(Collected data entries)
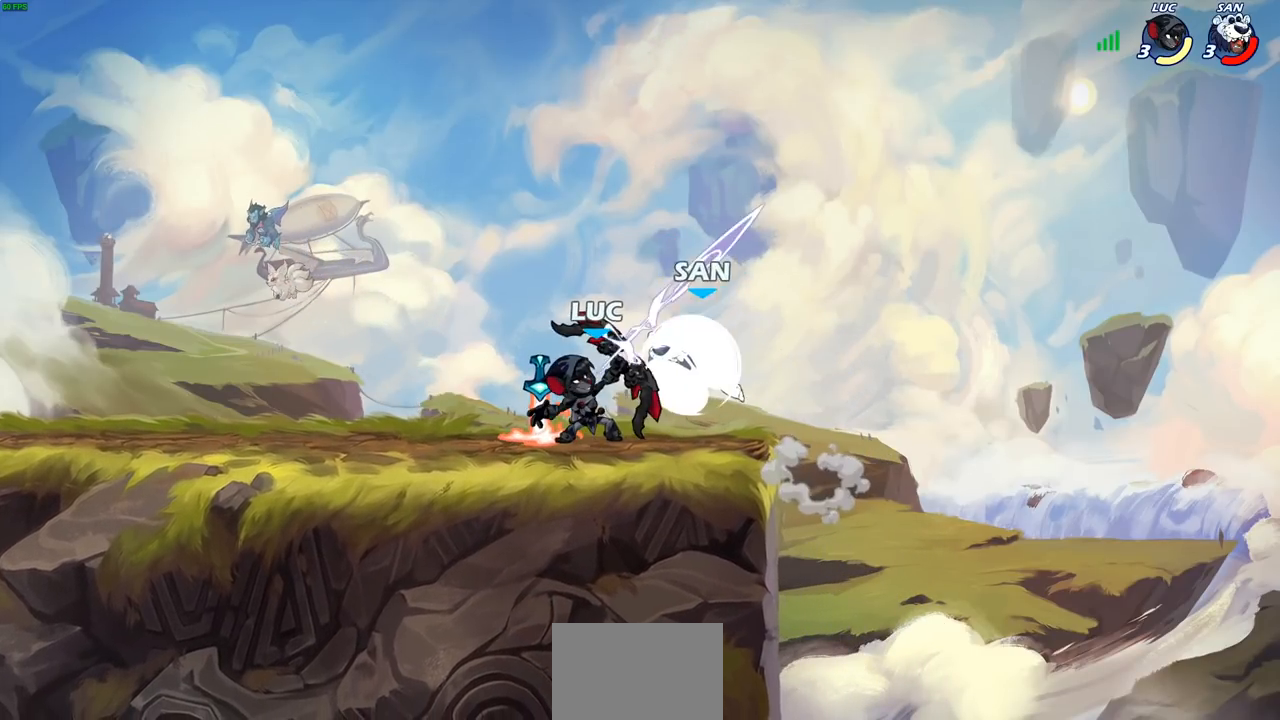
{"buttons": ["R2"], "left_stick": "up-right", "right_stick": "center", "events": [[333, "left_stick", "up-right"], [350, "CROSS", "down"], [450, "R2", "down"], [500, "CROSS", "up"]]}
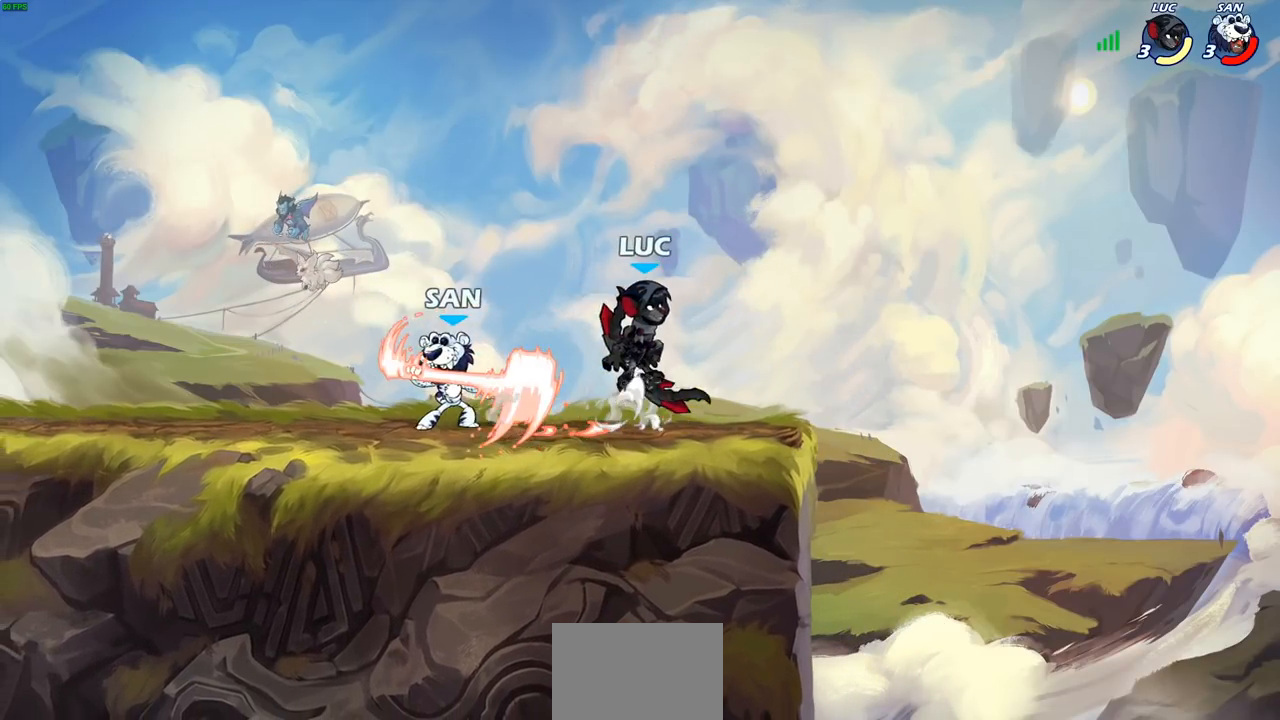
{"buttons": [], "left_stick": "down-right", "right_stick": "center", "events": [[133, "R2", "up"], [133, "left_stick", "left"], [250, "left_stick", "up-left"], [350, "left_stick", "down-right"]]}
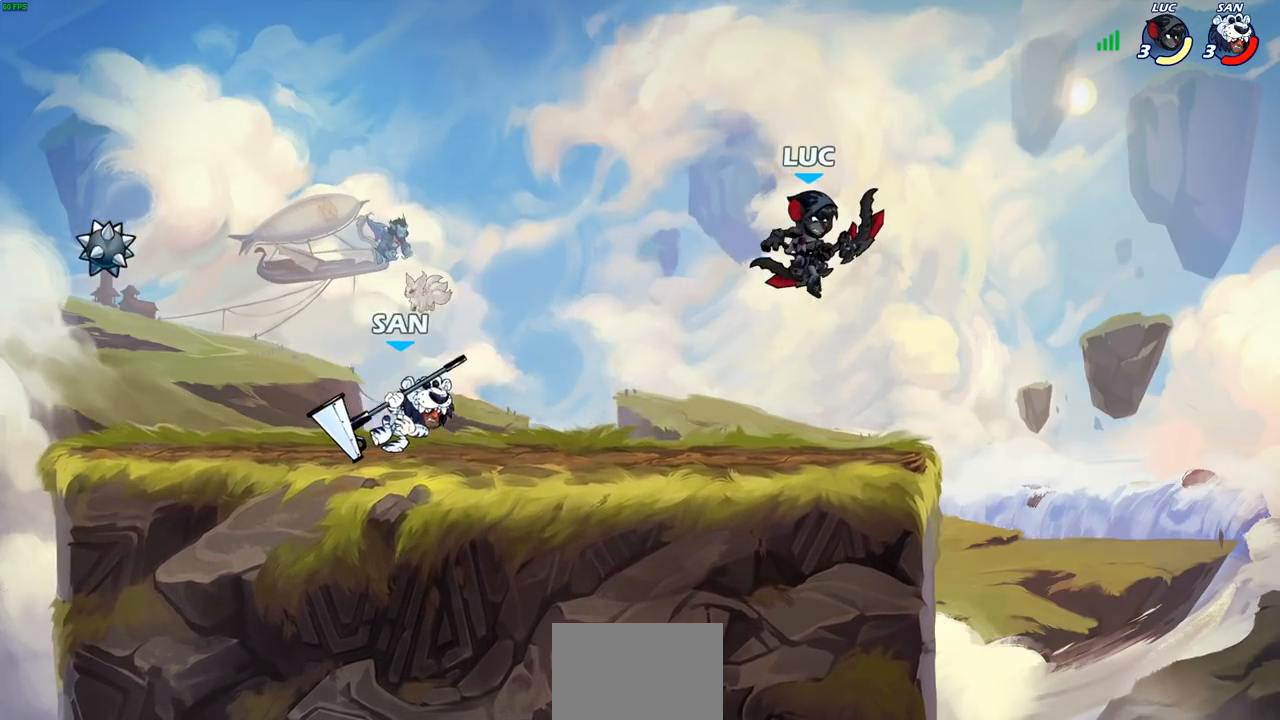
{"buttons": [], "left_stick": "center", "right_stick": "center", "events": [[167, "left_stick", "left"], [233, "CIRCLE", "down"], [300, "left_stick", "center"], [317, "CIRCLE", "up"]]}
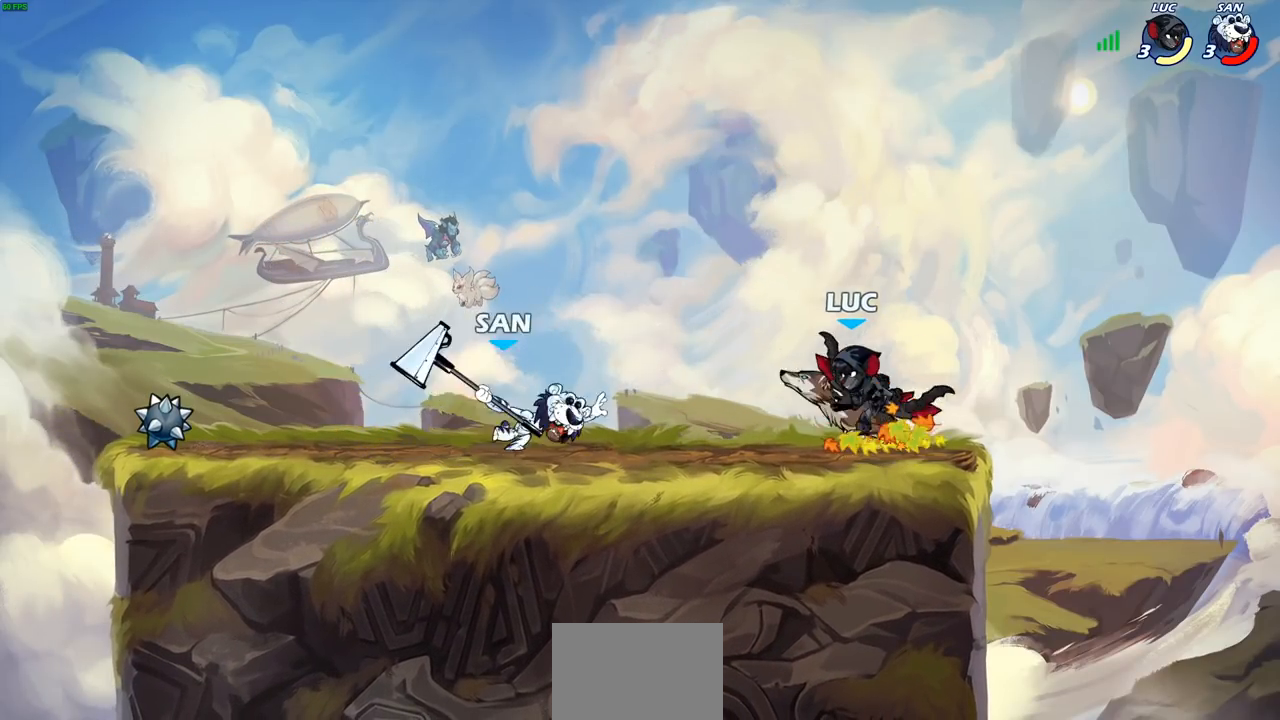
{"buttons": [], "left_stick": "center", "right_stick": "center", "events": [[33, "left_stick", "left"], [217, "left_stick", "center"]]}
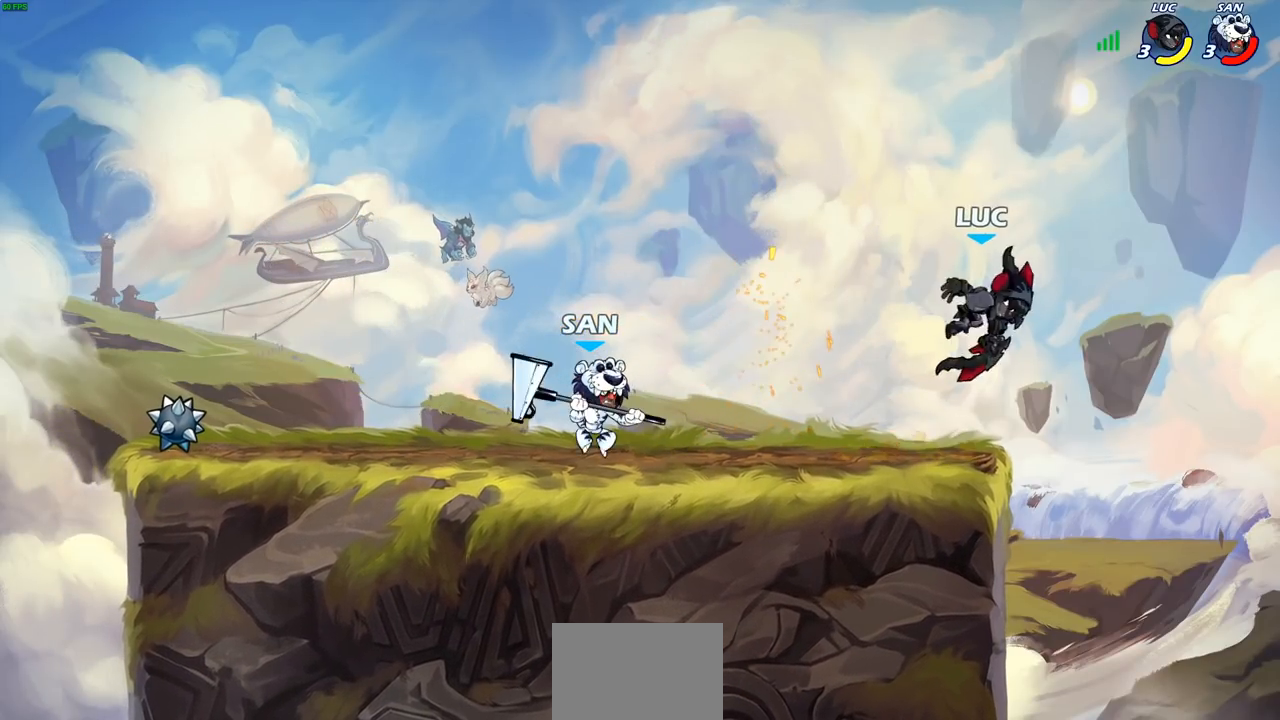
{"buttons": ["CROSS"], "left_stick": "right", "right_stick": "center", "events": [[33, "left_stick", "left"], [233, "R2", "down"], [383, "R2", "up"], [417, "left_stick", "right"], [483, "CROSS", "down"]]}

**Problem description**
Word for word, return the entries above, but without any pictures.

**Solution below**
{"buttons": ["R2"], "left_stick": "up-right", "right_stick": "center", "events": [[333, "left_stick", "up-right"], [350, "CROSS", "down"], [450, "R2", "down"], [500, "CROSS", "up"]]}
{"buttons": [], "left_stick": "down-right", "right_stick": "center", "events": [[133, "R2", "up"], [133, "left_stick", "left"], [250, "left_stick", "up-left"], [350, "left_stick", "down-right"]]}
{"buttons": [], "left_stick": "center", "right_stick": "center", "events": [[167, "left_stick", "left"], [233, "CIRCLE", "down"], [300, "left_stick", "center"], [317, "CIRCLE", "up"]]}
{"buttons": [], "left_stick": "center", "right_stick": "center", "events": [[33, "left_stick", "left"], [217, "left_stick", "center"]]}
{"buttons": ["CROSS"], "left_stick": "right", "right_stick": "center", "events": [[33, "left_stick", "left"], [233, "R2", "down"], [383, "R2", "up"], [417, "left_stick", "right"], [483, "CROSS", "down"]]}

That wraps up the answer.